Capítulo II - Apelação
- É... é... é que... – gagueja o cara enquanto os outros nove rostos ficam olhando pra ele, estapafurdiados.
- Dava pra parar de gaguejar, meu avião ta saindo daqui a alguns minutos. – fala ele, já impaciente.
- Não quer ficar aqui comigo ao invés de ir embora? – diz ele com a voz tremendo e baixa, como se houvesse um abismo entre os dois. Na verdade havia doze pessoas, pois três argentinos se interessaram pela cena e resolveram parar para assistir, embora não entendessem nada, afinal, argentinos não entendem português, embora brasileiros consigam entender espanhol.
Depois de ouvir isso o cara fica branco e a família, que até então não dizia nada, resolve se manifestar. Como assim, fica comigo? Que história é essa de não ir viajar mais? Ele até pode ficar no Brasil, mas se for pra ficar com ele, eles preferem que o filho vá pra Antártida.
- Eu acho que você deveria ir agora, meu filho – fala a mãe do cara, sempre compreensiva e sem se alterar. Pra ela tudo não passava de uma epopéia catatônica, um surto psicótico saído de algum filme do Spielberg. O resto concorda com ela, óbvio.
- Não dá pra pedir pra segurarem o avião uns dez minutinhos não? Eu passei 5 anos querendo resolver isso, e agora tenho só cinco minutos! – fala o cara, já segurando a mala na mão.

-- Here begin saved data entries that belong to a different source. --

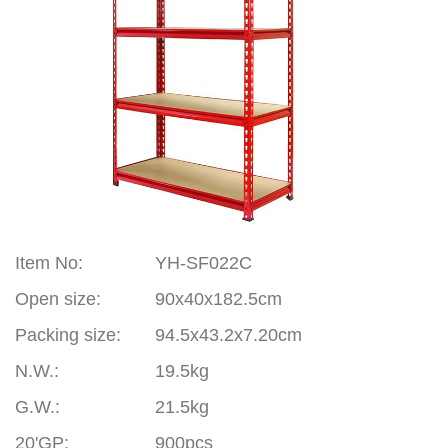
Item
No
:
YH-SF022C
Open size:
90x40x182.5cm
Packing size:
94.5x43.2x7.20cm
N.W.:
19.5kg
G.W.:
21.5kg
20'GP
:
900pcs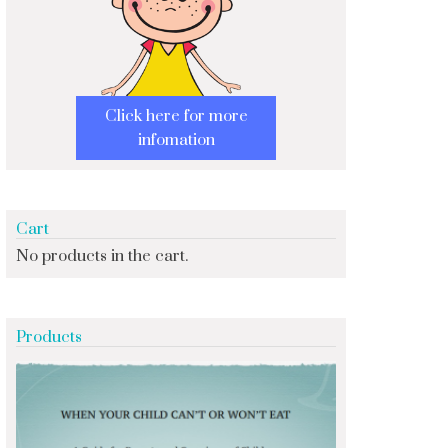
Click here for more
infomation
Cart
No products in the cart.
Products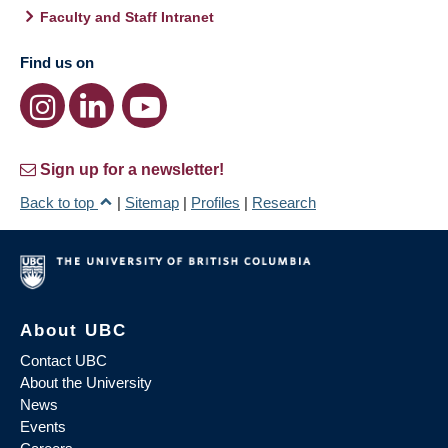
Faculty and Staff Intranet
Find us on
Sign up for a newsletter!
Back to top
|
Sitemap
|
Profiles
|
Research
About UBC
Contact UBC
About the University
News
Events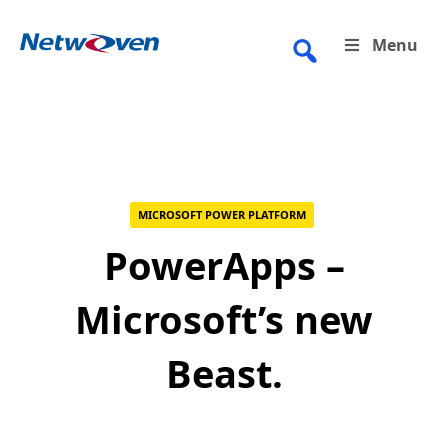
Skip
to
Menu
content
MICROSOFT POWER PLATFORM
PowerApps –
Microsoft’s new
Beast.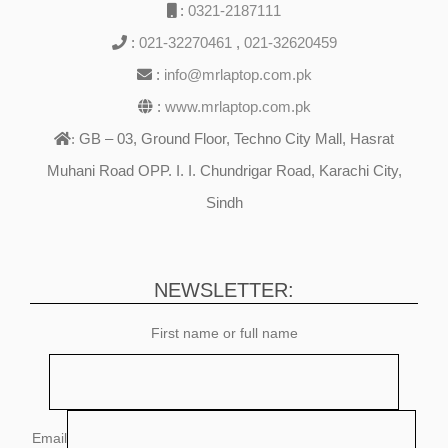
:
0321-2187111
:
021-32270461
,
021-32620459
:
info@mrlaptop.com.pk
:
www.mrlaptop.com.pk
GB – 03, Ground Floor, Techno City Mall, Hasrat
:
Muhani Road OPP. I. I. Chundrigar Road, Karachi City,
Sindh
NEWSLETTER:
First name or full name
Email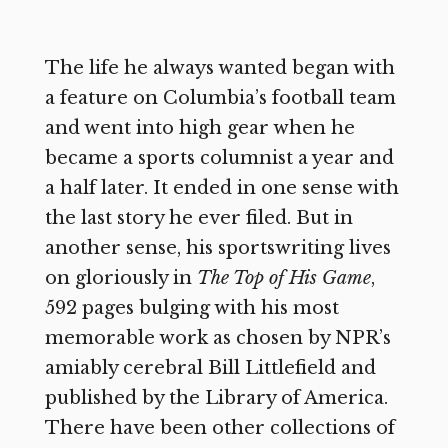
The life he always wanted began with
a feature on Columbia’s football team
and went into high gear when he
became a sports columnist a year and
a half later. It ended in one sense with
the last story he ever filed. But in
another sense, his sportswriting lives
on gloriously in
The Top of His Game
,
592 pages bulging with his most
memorable work as chosen by NPR’s
amiably cerebral Bill Littlefield and
published by the Library of America.
There have been other collections of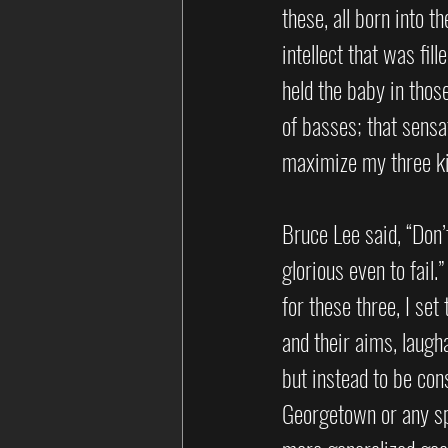
these, all born into t
intellect that was fill
held the baby in thos
of basses; that sensat
maximize my three kid
Bruce Lee said, “Don’t
glorious even to fail
for these three, I set
and their aims, laugh
but instead to be cons
Georgetown or any spe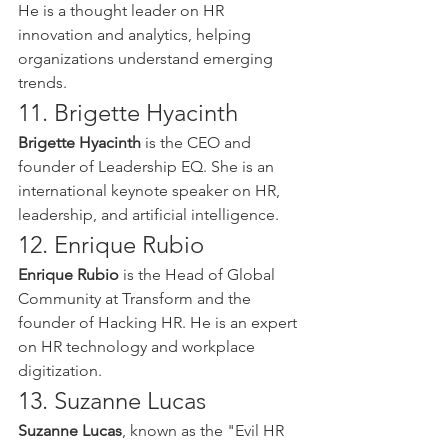
He is a thought leader on HR 
innovation and analytics, helping 
organizations understand emerging 
trends.
11. Brigette Hyacinth
Brigette Hyacinth
 is the CEO and 
founder of Leadership EQ. She is an 
international keynote speaker on HR, 
leadership, and artificial intelligence.
12. Enrique Rubio
Enrique Rubio
 is the Head of Global 
Community at Transform and the 
founder of Hacking HR. He is an expert 
on HR technology and workplace 
digitization.
13. Suzanne Lucas
Suzanne Lucas
, known as the "Evil HR 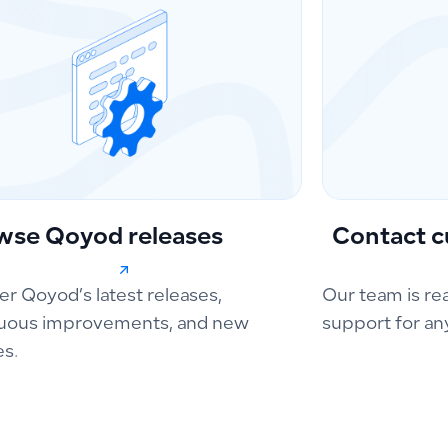
wse Qoyod releases
Contact c
er Qoyod’s latest releases,
Our team is re
uous improvements, and new
support for an
es.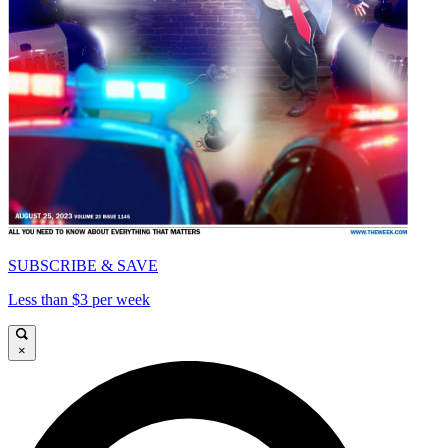
SUBSCRIBE & SAVE
Less than $3 per week
×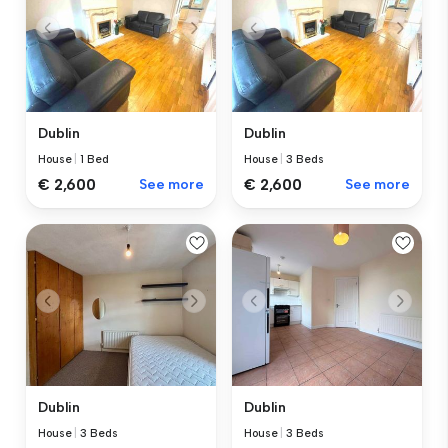
Dublin
Dublin
House
|
1 Bed
House
|
3 Beds
€ 2,600
See more
€ 2,600
See more
Dublin
Dublin
House
|
3 Beds
House
|
3 Beds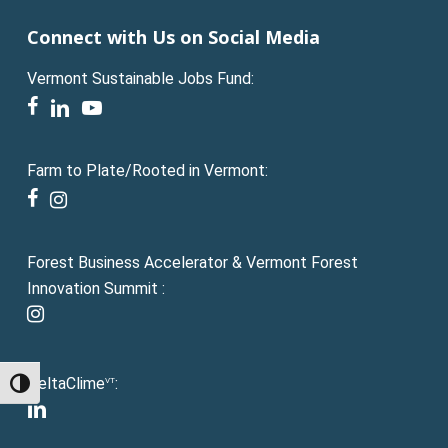
Connect with Us on Social Media
Vermont Sustainable Jobs Fund:
facebook
linkedin
youtube
Farm to Plate/Rooted in Vermont:
facebook
instagram
Forest Business Accelerator & Vermont Forest
Innovation Summit :
instagram
DeltaClime
:
VT
Toggle High Contrast
linkedin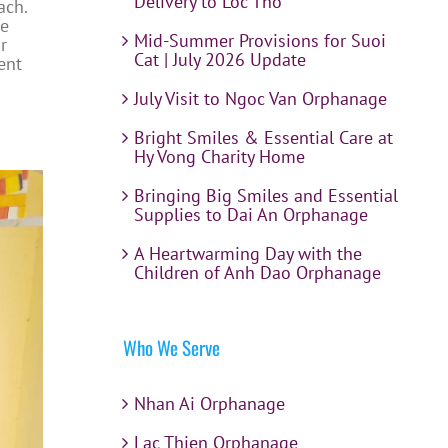
Delivery to Loc Tho
ach.
he
Mid-Summer Provisions for Suoi
r
Cat | July 2026 Update
ent
July Visit to Ngoc Van Orphanage
Bright Smiles & Essential Care at
Hy Vong Charity Home
Bringing Big Smiles and Essential
Supplies to Dai An Orphanage
A Heartwarming Day with the
Children of Anh Dao Orphanage
Who We Serve
Nhan Ai Orphanage
Lac Thien Orphanage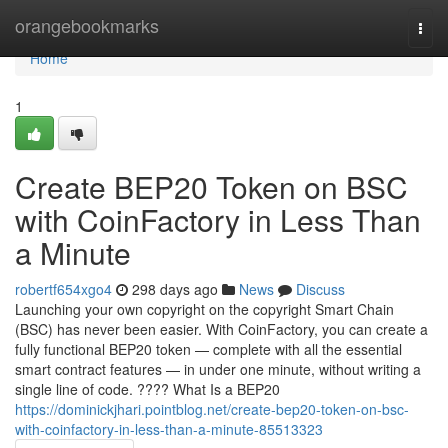
Home
orangebookmarks
Togg
navi
Home
1
Create BEP20 Token on BSC
with CoinFactory in Less Than
a Minute
robertf654xgo4
298 days ago
News
Discuss
Launching your own copyright on the copyright Smart Chain
(BSC) has never been easier. With CoinFactory, you can create a
fully functional BEP20 token — complete with all the essential
smart contract features — in under one minute, without writing a
single line of code. ???? What Is a BEP20
https://dominickjhari.pointblog.net/create-bep20-token-on-bsc-
with-coinfactory-in-less-than-a-minute-85513323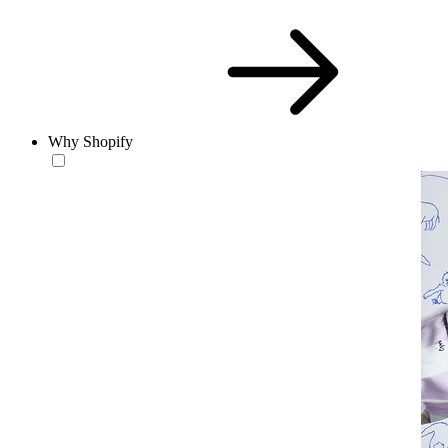
Why Shopify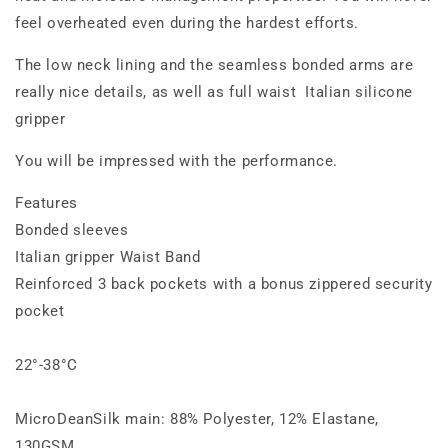
feel overheated even during the hardest efforts.
The low neck lining and the seamless bonded arms are
really nice details, as well as full waist Italian silicone
gripper
You will be impressed with the performance.
Features
Bonded sleeves
Italian gripper Waist Band
Reinforced 3 back pockets with a bonus zippered security
pocket
22°-38°C
MicroDeanSilk main: 88% Polyester, 12% Elastane,
130GSM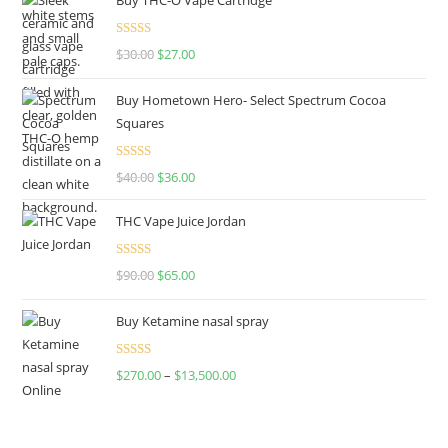
Rated
4.50
$
30.00
$
27.00
out of 5
Buy Hometown Hero- Select Spectrum Cocoa
Squares
Rated
$
40.00
$
36.00
4.00
out
of 5
THC Vape Juice Jordan
Rated
$
90.00
$
65.00
4.00
out
of 5
Buy Ketamine nasal spray
Rated
$
270.00
–
$
13,500.00
4.00
out
of 5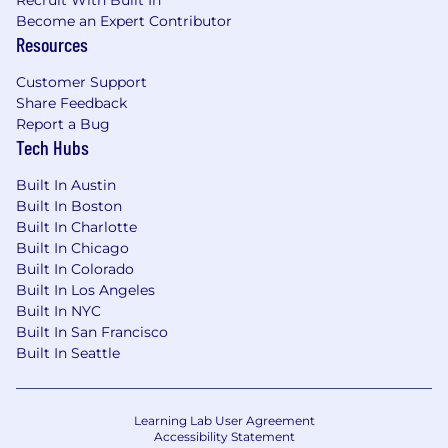
Recruit With Built In
Become an Expert Contributor
Resources
Customer Support
Share Feedback
Report a Bug
Tech Hubs
Built In Austin
Built In Boston
Built In Charlotte
Built In Chicago
Built In Colorado
Built In Los Angeles
Built In NYC
Built In San Francisco
Built In Seattle
Learning Lab User Agreement
Accessibility Statement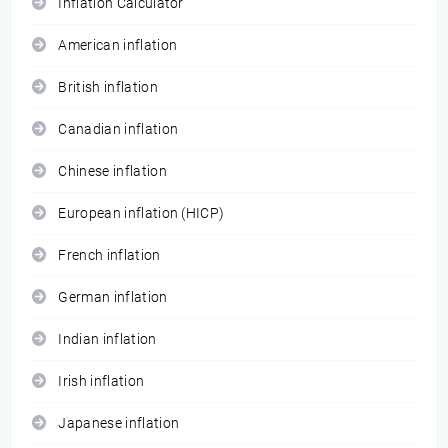
Inflation Calculator
American inflation
British inflation
Canadian inflation
Chinese inflation
European inflation (HICP)
French inflation
German inflation
Indian inflation
Irish inflation
Japanese inflation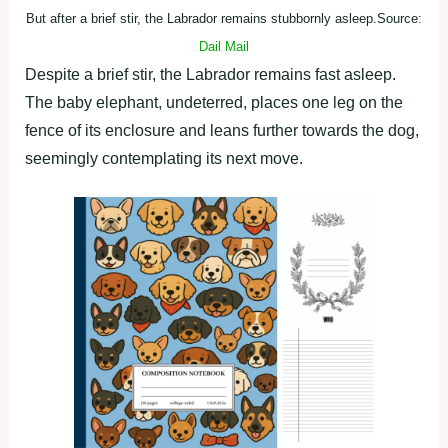
But after a brief stir, the Labrador remains stubbornly asleep.Source:
Dail Mail
Despite a brief stir, the Labrador remains fast asleep.
The baby elephant, undeterred, places one leg on the
fence of its enclosure and leans further towards the dog,
seemingly contemplating its next move.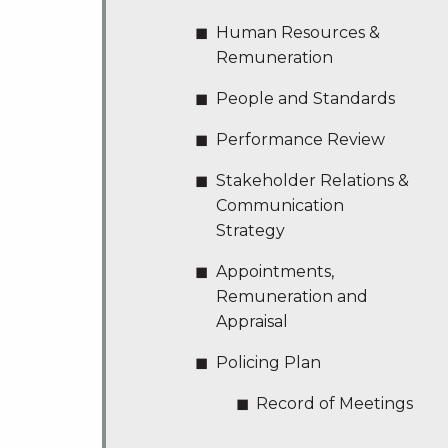
Human Resources &
Remuneration
People and Standards
Performance Review
Stakeholder Relations &
Communication
Strategy
Appointments,
Remuneration and
Appraisal
Policing Plan
Record of Meetings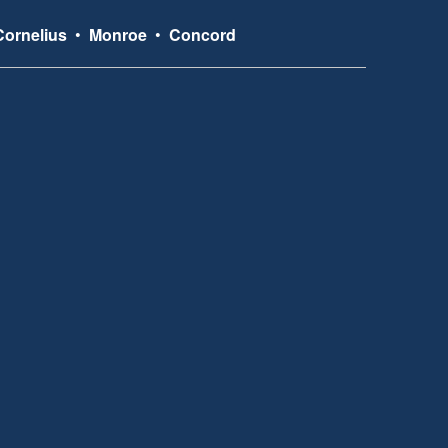
Cornelius
•
Monroe
•
Concord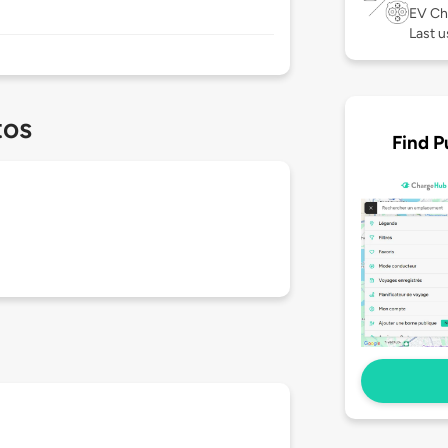
EV Ch
Last u
tos
Find P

- Por favor, me escuta. Eu não queria dizer isso na frente de todo mundo, mas eu preciso de você. Sei que não nos falamos desde o dia em que terminamos, quer dizer, o dia em que eu terminei com você, porque fui eu quem terminou, e não você. Mas hoje tudo mudou. Depois que eu fiquei sabendo que você ia embora eu decidi que largaria qualquer coisa pra ficar com você. Só você pode me fazer um pouco mais feliz na minha mediocridade. Diz que fica, por mim, tenta lembrar dos bons momentos que tivemos juntos no meio daquele mar de decepção que eu sei que deixei. Por favor... – e uma lágrima escorre, bem de canto, pelo lado direito do nariz, contornando alguns sulcos que o tempo criou em meio ao rosto. (Putz, isso ta começando a parecer Tolkien).
O cara que já está atrasado para pegar o avião junta sua mala mais uma vez, olha pra todos o encarando perplexamente, dá meia volta e entra pelo portão de embarque, sem um tchau, adeus ou até logo.